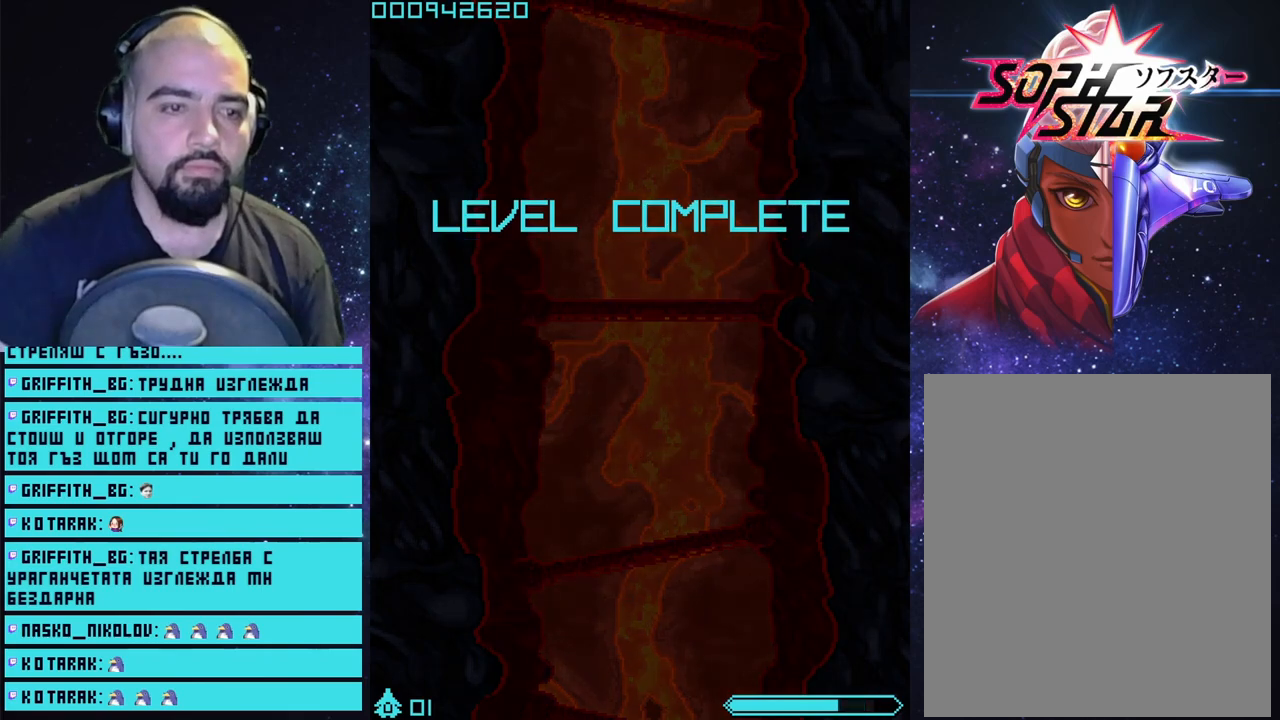
{"buttons": ["CROSS"], "left_stick": "center", "right_stick": "center", "events": []}
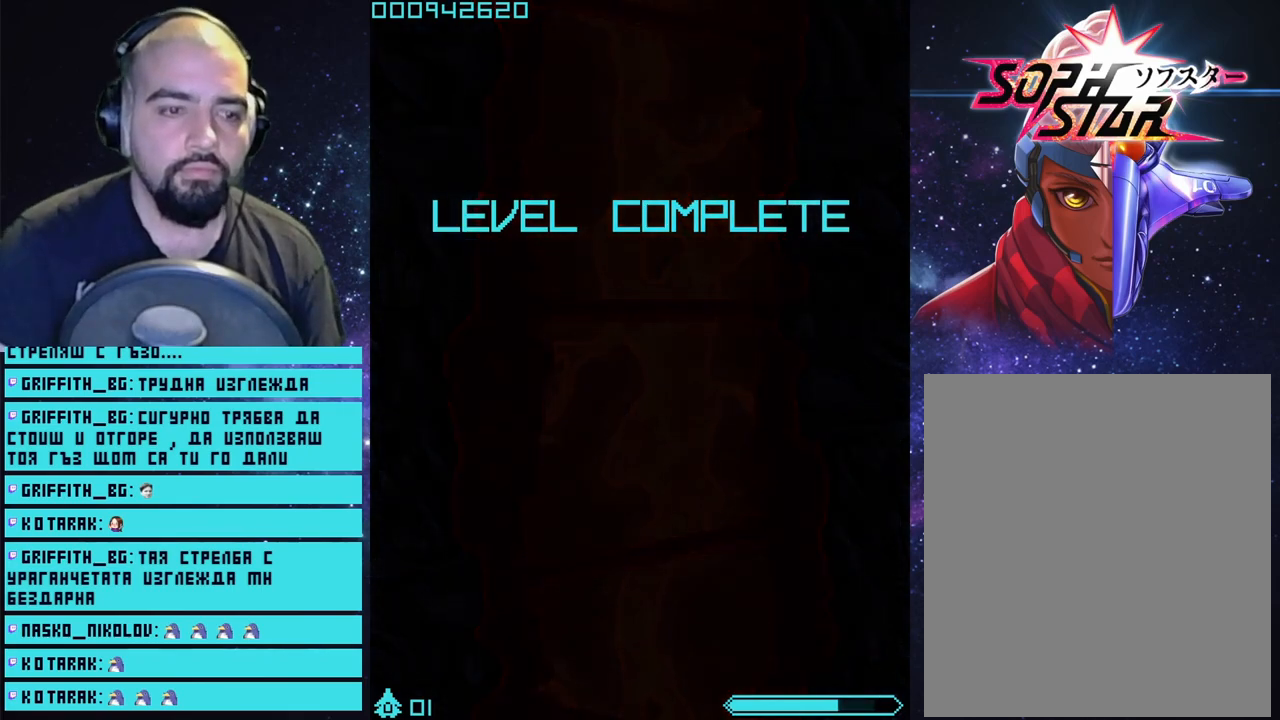
{"buttons": ["CROSS"], "left_stick": "center", "right_stick": "center", "events": []}
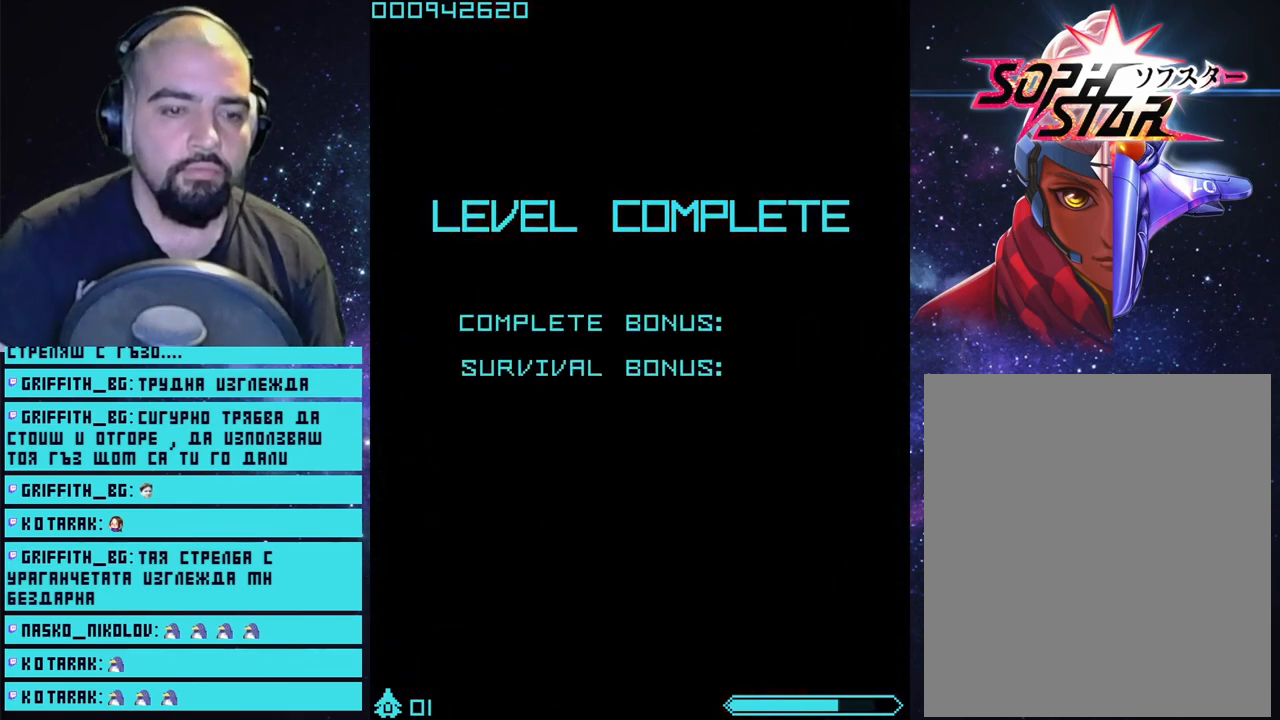
{"buttons": ["CROSS"], "left_stick": "center", "right_stick": "center", "events": []}
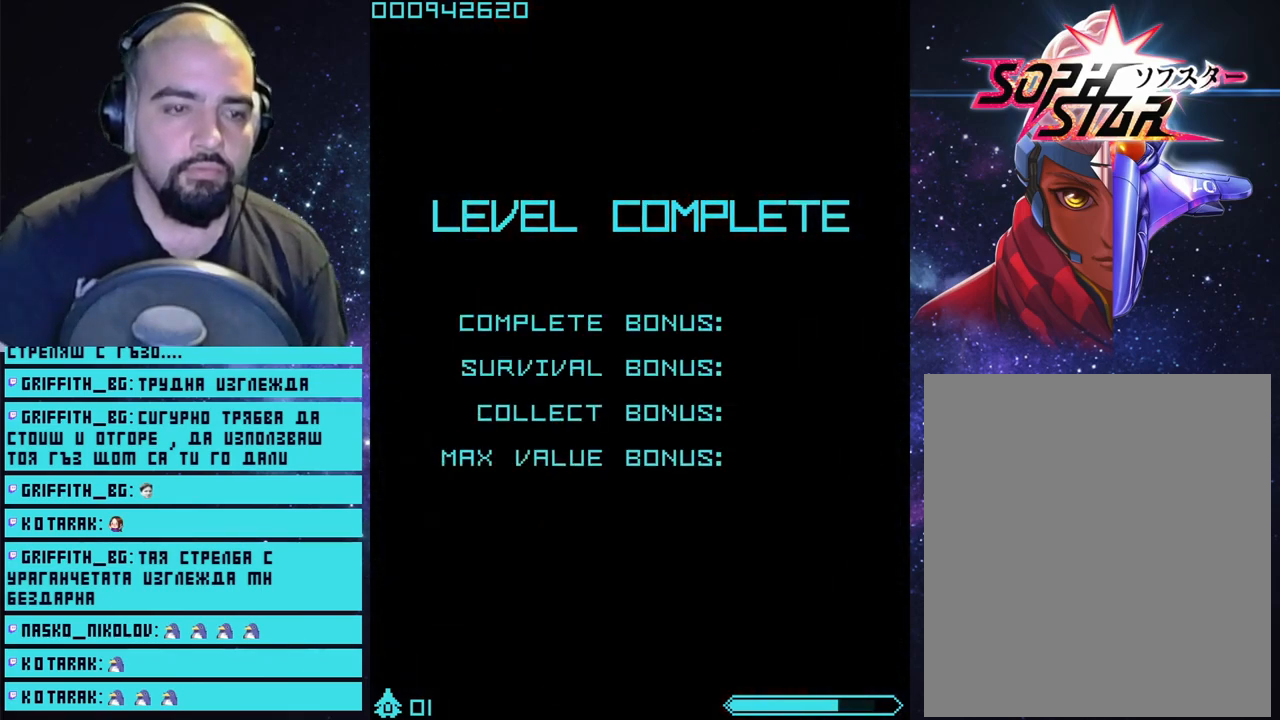
{"buttons": ["CROSS"], "left_stick": "center", "right_stick": "center", "events": []}
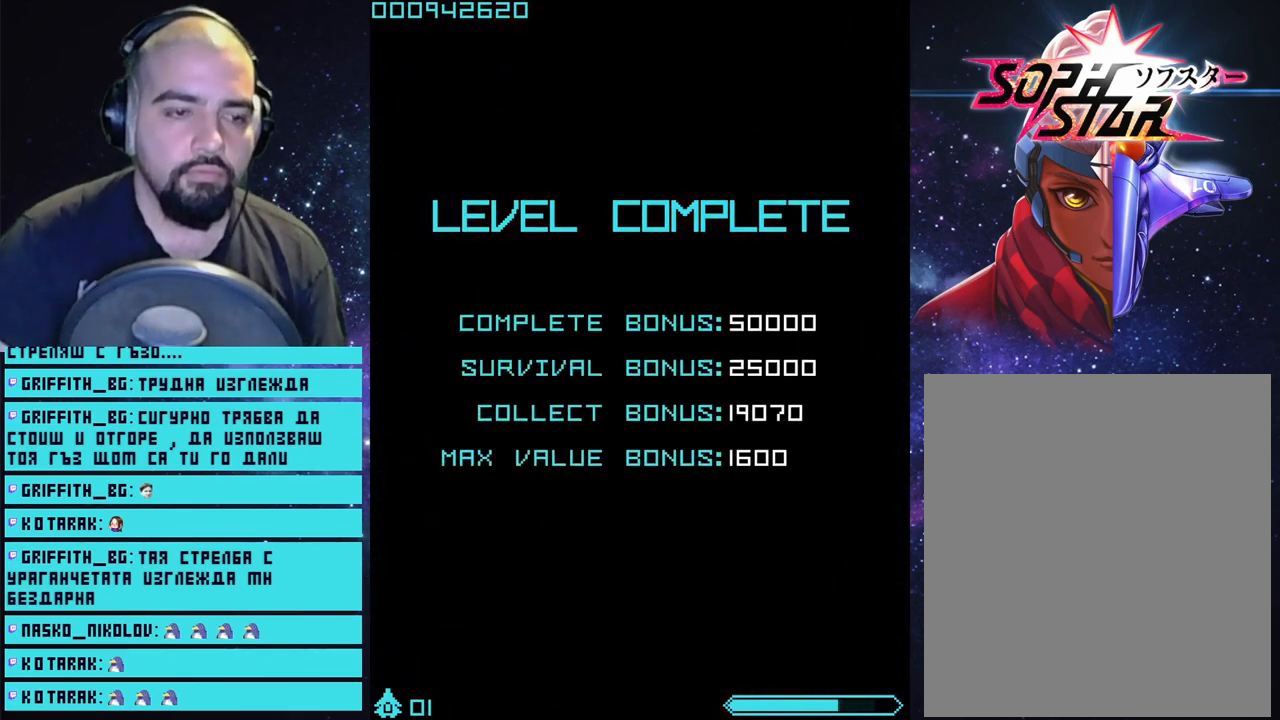
{"buttons": ["CROSS"], "left_stick": "center", "right_stick": "center", "events": []}
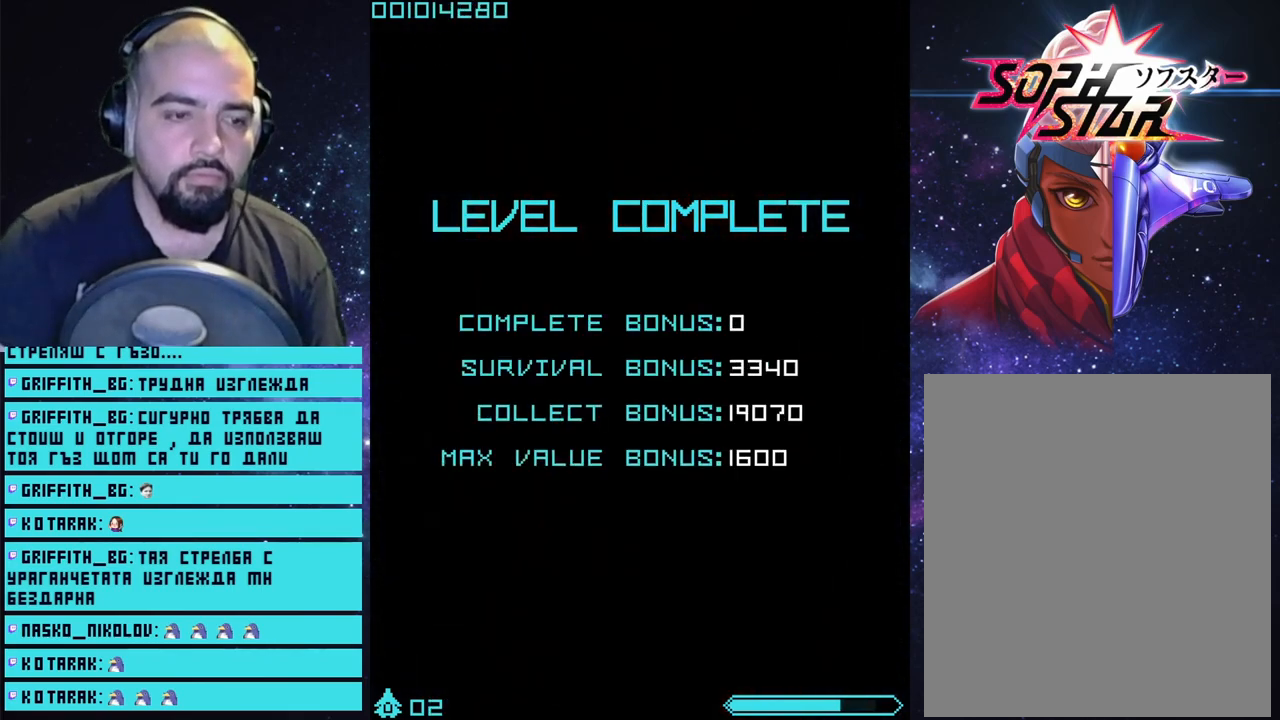
{"buttons": ["CROSS"], "left_stick": "center", "right_stick": "center", "events": []}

● WORK ITEM
Although the records contain pictures, the copy should consist of their text alone, reproduced exactly.

● PROBLEM SOLUTION
{"buttons": ["CROSS"], "left_stick": "center", "right_stick": "center", "events": []}
{"buttons": ["CROSS"], "left_stick": "center", "right_stick": "center", "events": []}
{"buttons": ["CROSS"], "left_stick": "center", "right_stick": "center", "events": []}
{"buttons": ["CROSS"], "left_stick": "center", "right_stick": "center", "events": []}
{"buttons": ["CROSS"], "left_stick": "center", "right_stick": "center", "events": []}
{"buttons": ["CROSS"], "left_stick": "center", "right_stick": "center", "events": []}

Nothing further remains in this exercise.